Lors des travaux, les engins de battage ne parvenaient pas à enfoncer le pieu ; certains pieux d’acier se sont même rompus. Phénomène pour le moins inhabituel dans une ville réputée pour la mollesse de ses sols, qui a laissé les géologues sans solution. Plusieurs maîtres de Feng Shui ont été appelés sur place, mais aucun n’a souhaité se prononcer. En dernier recours, on a fait venir le supérieur du Temple Longhua.

Le religieux a expliqué que ce lieu était le siège de la veine du dragon de Shanghai : un dragon résidait sous terre, et l’intersection des deux autoroutes surélevées, située au cœur même de la cité, correspondait à la tête de la créature. Il a célébré sept jours de rites pour permettre au dragon de s’élever vers le ciel, ce n’est qu’à l’issue de ces cérémonies que le chantier a pu être mené à son terme.

Le dragon, divinité et protecteur

Ces récits, anciens ou contemporains, ne sont pas isolés. Les textes prêtent depuis longtemps au dragon une place essentielle dans l’ordre cosmique chinois.
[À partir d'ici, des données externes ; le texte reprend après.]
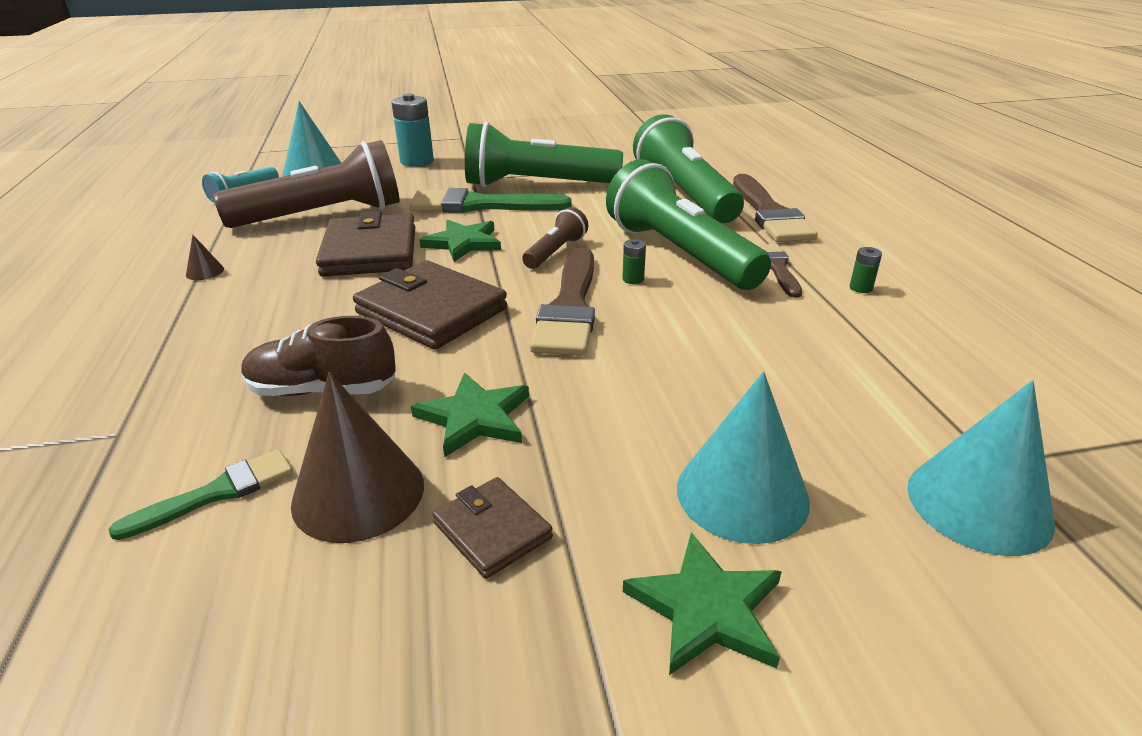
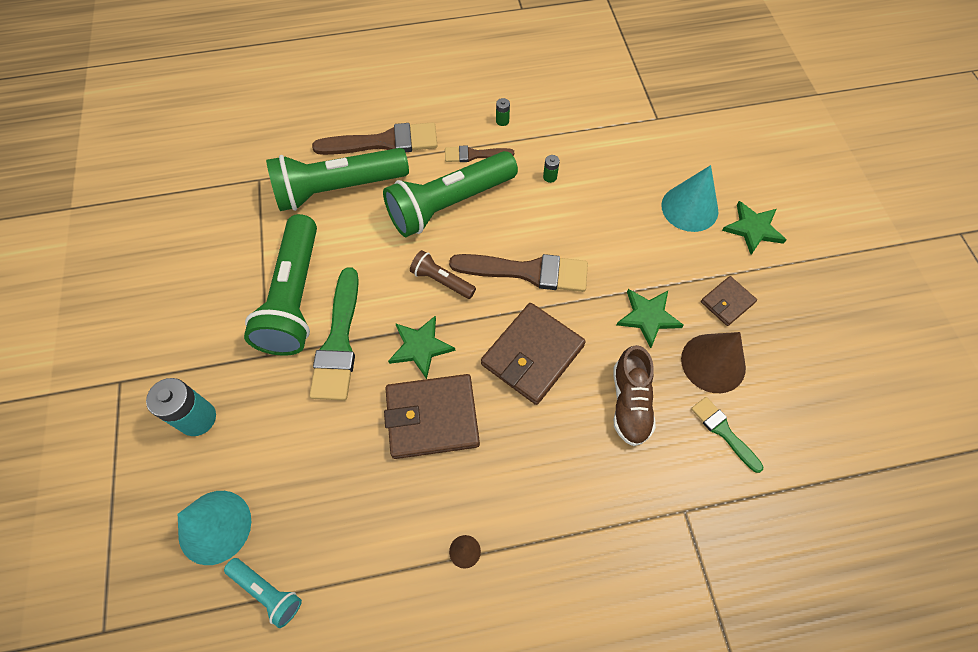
camera: 90 degrees left, 30 degrees up
(323, 215) = (345, 481): brown flashlight -> none
(633, 279) = (488, 234): green battery -> green battery (550, 177)
(978, 504) = (683, 132): turquoise cone -> none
Sa fonction la plus connue est de provoquer la pluie — d’où sa présence sur les charpentes des temples et son association constante avec l’eau, qu’il s’agisse des fleuves, des lacs ou des nuées d’orage.

Le dragon est, dans cette conception, une créature supérieure à l’homme : un être divin. C’est pourquoi ses pouvoirs dépassent ceux de l’homme. La tradition raconte que les pratiquants spirituels étaient placés sous la protection des Tianlong babu, les huit catégories d’êtres divins du bouddhisme parmi lesquels figurent les dragons protecteurs du Dharma. 

Légendes des piliers du dragon en Chine : un mythe qui traverse les siècles, de l’époque des Tang au Shanghai d’aujourd’hui
Le cheval-dragon blanc, monture du moine Tang Sanzang dans La Pérégrination vers l’Ouest. (Image : wikimedia / CC BY-SA 3.0)

Dans La Pérégrination vers l’Ouest, célèbre roman de Wu Cheng’en (env. 1500-1582), le Cheval-dragon blanc qui porte le moine Tang Sanzang n’est pas une simple monture : c’est un protecteur sacré, garant de la mission du pèlerin.

C’est en plaçant la foi au cœur de leur vision du monde que les anciens Chinois accédaient, selon ces récits, à une vérité plus vaste — celle qui, par-delà l’apparence des choses, leur ouvrait la voie du retour vers le royaume céleste, leur véritable foyer.